After the pandemic, the world confronts a bleak mix of debt, trade conflicts, and low productivity.
Record levels of government debt, geopolitical tensions, and weak productivity gains may shape a slow-growth future that hinders development in some countries before it even begins.
The Kansas City Federal Reserve organized a research project that delved into the post-pandemic global economy during a recent conference in Jackson Hole, Wyoming. The discussions covered topics such as technological innovation, public debt, and international trade. However, the current geopolitical landscape, including the Russian invasion of Ukraine and the U.S.-China conflict, has eroded the once-broad global agreement to promote the free flow of goods and services.
According to International Monetary Fund chief economist Pierre-Olivier Gourinchas, countries are now operating in a more fragile environment due to the depletion of fiscal resources during the pandemic and the growing trade tensions between the West and China. Gourinchas warned that if certain parts of the world remain stagnant and fail to catch up in terms of development, it could lead to significant demographic and migration pressures.
Experts at the conference expressed concerns that global growth may settle at around 3% annually, a figure significantly lower than the rates seen during China’s rapid economic expansion. The emerging pandemic economy has created a challenging global growth environment, with China facing chronic economic problems and industrial policies reshaping global production chains.
The symposium aimed to assess the long-term economic implications of the pandemic and recent geopolitical tensions. Economists and policymakers agreed that two pre-pandemic trends have been intensified by recent events. The ratio of public debt to world economic output has risen to 60%, making significant debt reduction politically unfeasible. This could lead to future debt crises and fiscal constraints for smaller nations. Additionally, the rising protectionist policies, from tariffs to reshoring efforts, have fractured the once-promising partnerships created by globalization.
While the pandemic has raised valid concerns about global supply resilience, World Trade Organization Director-General Ngozi Okonjo-Iweala argued that reordering global production patterns may hinder growth opportunities. She emphasized the importance of diversifying trade and including marginalized countries in the global system.
Despite these challenges, there is hope that advances in artificial intelligence could drive higher productivity. However, the potential benefits may be slow to materialize, as innovation becomes increasingly difficult.
Overall, the post-pandemic world is facing a gloomy outlook, with governments grappling with high levels of debt, geopolitical tensions reshaping global trade, and the uncertain impact of technological advancements.

Problem 1: According to the post-pandemic economy article, what level has the ratio of public debt to world economic output reached?
Problem 2: Reproduce the post-pandemic economy article, covering everything from "Overall, the post-pandemic" down to "of technological advancements.", and change "gloomy" to "bleak".
Problem 3: Does the post-pandemic economy article support each statement? (a) The conference was held in Jackson Hole, Wyoming. (b) Experts expected global growth to settle at around 5% annually. (c) Ngozi Okonjo-Iweala is the chief economist of the International Monetary Fund.

Material shown:
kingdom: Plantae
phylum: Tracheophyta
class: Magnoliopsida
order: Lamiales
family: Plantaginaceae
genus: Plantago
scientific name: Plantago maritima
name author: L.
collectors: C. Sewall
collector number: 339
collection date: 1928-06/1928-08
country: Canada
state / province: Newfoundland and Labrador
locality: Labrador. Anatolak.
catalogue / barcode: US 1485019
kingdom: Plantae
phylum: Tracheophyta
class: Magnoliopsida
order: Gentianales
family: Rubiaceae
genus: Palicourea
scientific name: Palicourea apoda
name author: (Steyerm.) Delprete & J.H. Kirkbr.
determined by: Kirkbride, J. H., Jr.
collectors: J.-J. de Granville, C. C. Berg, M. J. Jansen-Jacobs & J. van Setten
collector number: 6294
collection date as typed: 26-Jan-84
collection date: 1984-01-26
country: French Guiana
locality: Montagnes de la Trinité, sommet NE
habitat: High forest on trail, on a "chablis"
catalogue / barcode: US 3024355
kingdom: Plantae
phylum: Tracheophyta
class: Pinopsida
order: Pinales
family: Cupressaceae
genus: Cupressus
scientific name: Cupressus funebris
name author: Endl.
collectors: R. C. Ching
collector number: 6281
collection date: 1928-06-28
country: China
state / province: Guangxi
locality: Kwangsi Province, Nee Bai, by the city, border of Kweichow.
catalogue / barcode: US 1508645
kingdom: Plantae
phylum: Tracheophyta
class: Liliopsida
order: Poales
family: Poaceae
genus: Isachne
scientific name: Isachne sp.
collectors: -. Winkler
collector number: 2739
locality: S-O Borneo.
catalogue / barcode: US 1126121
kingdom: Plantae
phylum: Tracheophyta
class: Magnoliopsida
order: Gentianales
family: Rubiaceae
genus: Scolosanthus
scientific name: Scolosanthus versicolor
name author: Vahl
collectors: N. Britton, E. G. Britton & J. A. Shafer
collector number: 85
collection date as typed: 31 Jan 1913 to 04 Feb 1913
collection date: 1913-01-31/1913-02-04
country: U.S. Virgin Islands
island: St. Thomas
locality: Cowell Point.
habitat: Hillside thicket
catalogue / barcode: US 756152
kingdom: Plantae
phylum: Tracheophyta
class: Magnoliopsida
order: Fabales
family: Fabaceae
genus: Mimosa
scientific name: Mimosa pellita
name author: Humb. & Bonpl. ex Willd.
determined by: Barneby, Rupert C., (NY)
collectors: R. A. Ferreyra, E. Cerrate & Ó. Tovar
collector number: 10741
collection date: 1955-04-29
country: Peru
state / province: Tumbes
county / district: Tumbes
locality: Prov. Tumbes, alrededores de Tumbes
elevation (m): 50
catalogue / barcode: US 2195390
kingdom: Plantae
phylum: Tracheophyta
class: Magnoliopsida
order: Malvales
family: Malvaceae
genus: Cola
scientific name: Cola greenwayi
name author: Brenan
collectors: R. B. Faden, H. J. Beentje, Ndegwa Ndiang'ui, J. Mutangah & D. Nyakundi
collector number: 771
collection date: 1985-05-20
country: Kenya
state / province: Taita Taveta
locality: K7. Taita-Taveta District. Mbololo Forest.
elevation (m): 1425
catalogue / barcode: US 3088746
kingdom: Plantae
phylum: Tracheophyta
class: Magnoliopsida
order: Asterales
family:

Task response 1: 60%

Task response 2:
Overall, the post-pandemic world is facing a bleak outlook, with governments grappling with high levels of debt, geopolitical tensions reshaping global trade, and the uncertain impact of technological advancements.

Task response 3:
(a) Yes: "during a recent conference in Jackson Hole, Wyoming"
(b) No: "global growth may settle at around 3% annually"
(c) No: "World Trade Organization Director-General Ngozi Okonjo-Iweala"